§ **Task item**
In the listing below, locate the line that contains "Figure 1. Expression" and the line that contains "Table 6. Data". Restate word for word those two lines and every line between them, and nothing else.

§ **Extracted records**
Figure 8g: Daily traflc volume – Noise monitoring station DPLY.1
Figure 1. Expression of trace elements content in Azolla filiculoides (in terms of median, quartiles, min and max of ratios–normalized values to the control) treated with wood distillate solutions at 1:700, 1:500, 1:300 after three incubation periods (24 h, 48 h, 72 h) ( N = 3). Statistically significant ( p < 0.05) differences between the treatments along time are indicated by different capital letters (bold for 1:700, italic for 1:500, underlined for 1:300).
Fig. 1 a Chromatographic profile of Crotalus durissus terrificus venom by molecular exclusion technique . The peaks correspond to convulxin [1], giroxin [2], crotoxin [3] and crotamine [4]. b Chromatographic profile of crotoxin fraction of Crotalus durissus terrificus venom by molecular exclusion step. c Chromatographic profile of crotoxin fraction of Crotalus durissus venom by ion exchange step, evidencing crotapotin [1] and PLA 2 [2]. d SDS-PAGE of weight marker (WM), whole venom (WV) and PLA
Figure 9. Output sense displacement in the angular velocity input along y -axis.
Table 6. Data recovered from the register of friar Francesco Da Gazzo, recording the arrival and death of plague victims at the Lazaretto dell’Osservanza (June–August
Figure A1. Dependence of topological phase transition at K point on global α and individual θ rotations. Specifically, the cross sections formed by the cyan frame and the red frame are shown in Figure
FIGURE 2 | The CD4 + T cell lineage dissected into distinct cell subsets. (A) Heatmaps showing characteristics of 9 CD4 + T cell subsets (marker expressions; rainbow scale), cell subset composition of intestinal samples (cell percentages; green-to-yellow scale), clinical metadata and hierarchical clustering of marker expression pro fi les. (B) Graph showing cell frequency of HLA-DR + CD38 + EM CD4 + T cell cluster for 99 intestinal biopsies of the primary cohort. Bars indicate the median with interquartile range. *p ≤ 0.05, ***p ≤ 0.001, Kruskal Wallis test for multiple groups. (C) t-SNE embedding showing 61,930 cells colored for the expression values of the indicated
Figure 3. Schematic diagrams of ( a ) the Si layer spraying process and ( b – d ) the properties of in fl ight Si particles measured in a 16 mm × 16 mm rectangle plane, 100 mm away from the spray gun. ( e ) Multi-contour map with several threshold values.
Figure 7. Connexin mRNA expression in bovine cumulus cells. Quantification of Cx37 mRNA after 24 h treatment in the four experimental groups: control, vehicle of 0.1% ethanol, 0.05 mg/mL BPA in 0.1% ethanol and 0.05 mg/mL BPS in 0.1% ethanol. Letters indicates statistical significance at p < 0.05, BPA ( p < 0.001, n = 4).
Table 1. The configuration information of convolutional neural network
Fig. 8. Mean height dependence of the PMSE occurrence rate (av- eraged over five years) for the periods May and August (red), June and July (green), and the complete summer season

§ **Answer section**
Figure 1. Expression of trace elements content in Azolla filiculoides (in terms of median, quartiles, min and max of ratios–normalized values to the control) treated with wood distillate solutions at 1:700, 1:500, 1:300 after three incubation periods (24 h, 48 h, 72 h) ( N = 3). Statistically significant ( p < 0.05) differences between the treatments along time are indicated by different capital letters (bold for 1:700, italic for 1:500, underlined for 1:300).
Fig. 1 a Chromatographic profile of Crotalus durissus terrificus venom by molecular exclusion technique . The peaks correspond to convulxin [1], giroxin [2], crotoxin [3] and crotamine [4]. b Chromatographic profile of crotoxin fraction of Crotalus durissus terrificus venom by molecular exclusion step. c Chromatographic profile of crotoxin fraction of Crotalus durissus venom by ion exchange step, evidencing crotapotin [1] and PLA 2 [2]. d SDS-PAGE of weight marker (WM), whole venom (WV) and PLA
Figure 9. Output sense displacement in the angular velocity input along y -axis.
Table 6. Data recovered from the register of friar Francesco Da Gazzo, recording the arrival and death of plague victims at the Lazaretto dell’Osservanza (June–August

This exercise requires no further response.